When I say that [the metaverse] has begun by the end of the decade, it’s not that there’s some decisive product to watch. Maybe the Vision Pro 2 will be a catalyst moment, maybe not. It’s instead that you will have hundreds of millions of people, or a billion plus, who realize that an increasing share of their leisure and their work is taking place in 3D networks.

So it’s ultimately less about one set of technologies than the ubiquity of a social practice?

Yeah, I would say so. Mobile began because it was not just a collection of use cases. Not just [a handful of] applications. It was that most of our functions, our socializing, our time was spent on that device, and through that device. For some people, that’s already the case [with 3D spaces]. But for many more people, it’s not. For some, it will never be.

What else

Redbox employees file billion-dollar lawsuit. Employees of the DVD kiosk chain allege that Chicken Soup for the Soul Entertainment and its CEO engaged in a “ponzi scheme” to hide alleged wage theft.

Apple tries to rein in streaming budgets. After spending more than $20 billion on Apple TV+ content, Apple is looking to control costs.

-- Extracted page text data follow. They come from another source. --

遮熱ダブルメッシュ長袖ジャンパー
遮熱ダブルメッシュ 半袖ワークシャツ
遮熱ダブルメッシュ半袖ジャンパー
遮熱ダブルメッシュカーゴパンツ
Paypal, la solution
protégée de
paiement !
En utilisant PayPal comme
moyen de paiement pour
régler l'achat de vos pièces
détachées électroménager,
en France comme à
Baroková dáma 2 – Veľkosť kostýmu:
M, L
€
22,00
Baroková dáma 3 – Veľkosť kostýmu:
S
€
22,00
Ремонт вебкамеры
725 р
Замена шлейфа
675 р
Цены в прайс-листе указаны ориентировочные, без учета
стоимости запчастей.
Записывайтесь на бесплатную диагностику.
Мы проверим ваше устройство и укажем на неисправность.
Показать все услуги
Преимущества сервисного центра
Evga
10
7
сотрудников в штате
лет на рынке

Netflix hires Epic Games exec to lead its gaming efforts. Alain Tascan is joining Netflix as its new president of games.

HTC teases new VR headset. The company said in a teaser video that the new device will “change the game for good,” suggesting it is getting ready to introduce a new consumer device.

Is FAST in trouble? A new study suggests that the ad spend market share declined by 64% on average in Q2.

Amazon Prime Video now has a tab for … Prime Video. Amazon’s video service had been among the worst offenders when it came to mixing content from a variety of sources, including promotions for paid services. Now, it’s easier to find the stuff that’s actually available to subscribers.

Meta is bringing its AI Assistant to the Quest. The company’s Quest 3 VR headset will soon offer object recognition for its passthrough video feed.

Comcast lost 419,000 pay TV subscribers in Q2. Somehow, that’s an improvement.

Spotify now has 246 million paying subscribers. The music streamer has plans to introduce a high-end tier in the future.

Google’s next Chromecast is a streaming box. Well, I didn’t see this coming: Google is getting ready to release a new streaming device, and it’s not a dongle.

That’s it

Some enterprising modders have built a Nintendo Wii clone that’s the size of a key chain. It’s the smallest Wii ever! But it also doesn’t work with Wii controllers, won’t run Wii Sports, and doesn’t support the Wii sensor bar. Not to badmouth someone’s otherwise impressive modding project but … that’s not a Wii?

Thanks for reading, have a great weekend!